Le rav Yé'hiel Spéro dit que selon nos Sages, si nous aurions versé rien qu’une seule larme, le Temple n’aurait pas été détruit.
Ainsi, "Sur les rives des fleuves de Babylone, là nous nous assîmes" = pourquoi cela? ; car "nous pleurâmes au souvenir de Sion" = nous n'avons pas pleuré auparavant.

Les eaux inférieures se sont mises à pleurer avec pour objectif : créer davantage de proximité avec D.

[certes dans la Création du monde, elles devaient être séparées des eaux inférieures, mais elles n'acceptaient pas de perdre leur état de proximité avec Hachem. Les juifs auraient dû faire de même avec la perte imminente du Temple.]

=> Nous apprenons de là, que nos larmes (qui sont de l'eau salées à l'image des eaux inférieures) doivent avoir cette même finalité.
En effet, elles ne doivent pas être gaspillées.

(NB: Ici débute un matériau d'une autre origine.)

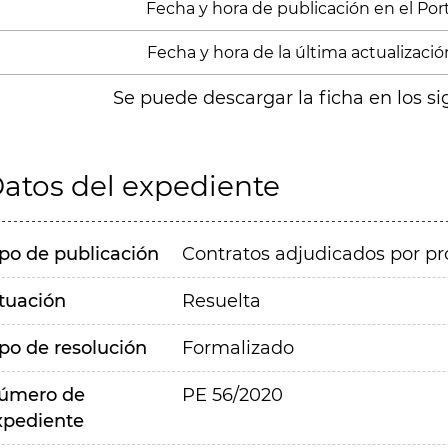
Fecha y hora de publicación en el Porta
Fecha y hora de la última actualizació
Se puede descargar la ficha en los si
atos del expediente
ipo de publicación
Contratos adjudicados por pr
ituación
Resuelta
ipo de resolución
Formalizado
úmero de
PE 56/2020
xpediente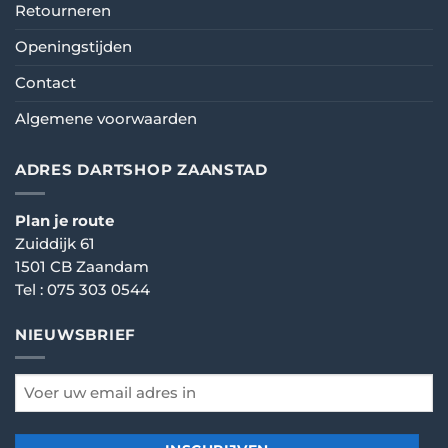
Retourneren
Openingstijden
Contact
Algemene voorwaarden
ADRES DARTSHOP ZAANSTAD
Plan je route
Zuiddijk 61
1501 CB Zaandam
Tel :
075 303 0544
NIEUWSBRIEF
email
*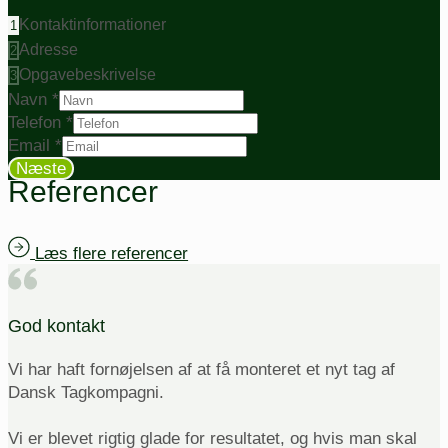
Kontaktinformationer
1
Adresse
2
Opgavebeskrivelse
3
Navn
*
Telefon
*
Email
*
Næste
Referencer
Læs flere referencer
God kontakt
Vi har haft fornøjelsen af at få monteret et nyt tag af
Dansk Tagkompagni.
Vi er blevet rigtig glade for resultatet, og hvis man skal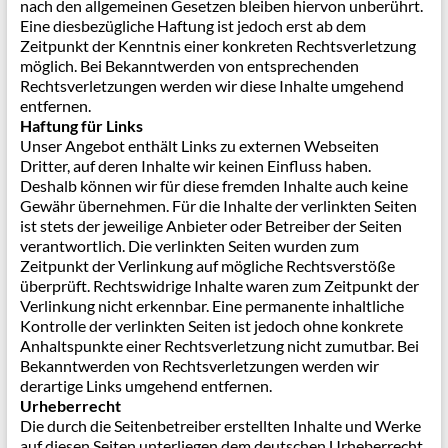
nach den allgemeinen Gesetzen bleiben hiervon unberührt.
Eine diesbezügliche Haftung ist jedoch erst ab dem
Zeitpunkt der Kenntnis einer konkreten Rechtsverletzung
möglich. Bei Bekanntwerden von entsprechenden
Rechtsverletzungen werden wir diese Inhalte umgehend
entfernen.
Haftung für Links
Unser Angebot enthält Links zu externen Webseiten
Dritter, auf deren Inhalte wir keinen Einfluss haben.
Deshalb können wir für diese fremden Inhalte auch keine
Gewähr übernehmen. Für die Inhalte der verlinkten Seiten
ist stets der jeweilige Anbieter oder Betreiber der Seiten
verantwortlich. Die verlinkten Seiten wurden zum
Zeitpunkt der Verlinkung auf mögliche Rechtsverstöße
überprüft. Rechtswidrige Inhalte waren zum Zeitpunkt der
Verlinkung nicht erkennbar. Eine permanente inhaltliche
Kontrolle der verlinkten Seiten ist jedoch ohne konkrete
Anhaltspunkte einer Rechtsverletzung nicht zumutbar. Bei
Bekanntwerden von Rechtsverletzungen werden wir
derartige Links umgehend entfernen.
Urheberrecht
Die durch die Seitenbetreiber erstellten Inhalte und Werke
auf diesen Seiten unterliegen dem deutschen Urheberrecht.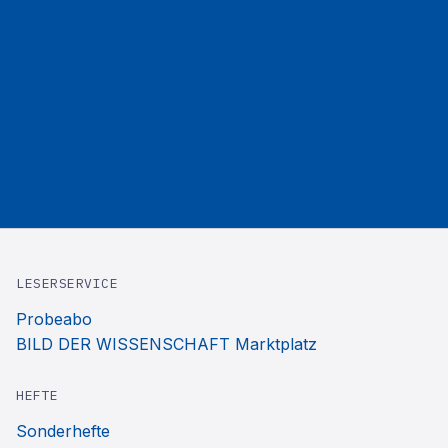
LESERSERVICE
Probeabo
BILD DER WISSENSCHAFT Marktplatz
HEFTE
Sonderhefte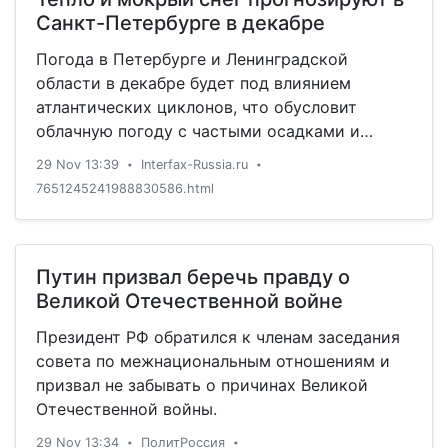
Санкт-Петербурге в декабре
Погода в Петербурге и Ленинградской
области в декабре будет под влиянием
атлантических циклонов, что обусловит
облачную погоду с частыми осадками и
относительно высокой температурой воздуха,
29 Nov 13:39
Interfax-Russia.ru
•
•
сообщили "Интерфаксу" в региональном
7651245241988830586.html
Гидрометцентре в пятницу.
Путин призвал беречь правду о
Великой Отечественной войне
Президент РФ обратился к членам заседания
совета по межнациональным отношениям и
призвал не забывать о причинах Великой
Отечественной войны.
29 Nov 13:34
ПолитРоссия
•
•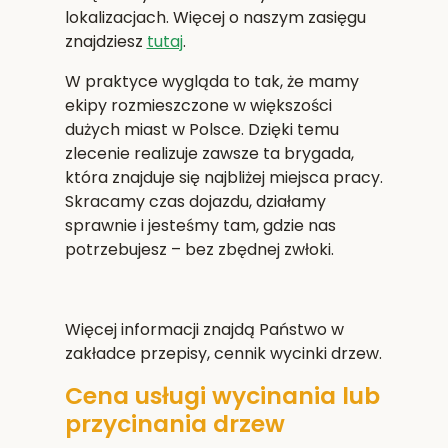
lokalizacjach. Więcej o naszym zasięgu
znajdziesz
tutaj
.
W praktyce wygląda to tak, że mamy
ekipy rozmieszczone w większości
dużych miast w Polsce. Dzięki temu
zlecenie realizuje zawsze ta brygada,
która znajduje się najbliżej miejsca pracy.
Skracamy czas dojazdu, działamy
sprawnie i jesteśmy tam, gdzie nas
potrzebujesz – bez zbędnej zwłoki.
Więcej informacji znajdą Państwo w
zakładce przepisy, cennik wycinki drzew.
Cena usługi wycinania lub
przycinania drzew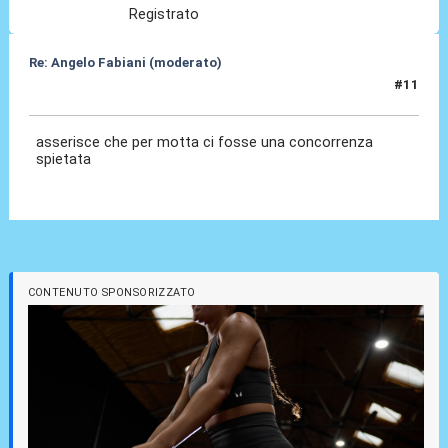
Registrato
Re: Angelo Fabiani (moderato)
#11
06 Feb 2026, 11:41
asserisce che per motta ci fosse una concorrenza
spietata
CONTENUTO SPONSORIZZATO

On ne pleure pas pour s’apitoyer sur notre sort, on pleure, car c’est le langage de de notre âme, du plus profond de nous même, exprimant notre désir intense de vivre au plus proche de D.

[on apprend aussi le pouvoir phénoménal des larmes, à l'image des eaux inférieures qui ont eu gain de cause, et même bien plus : en étant proche de D. d'une manière active par les juifs, les enfants de Hachem!]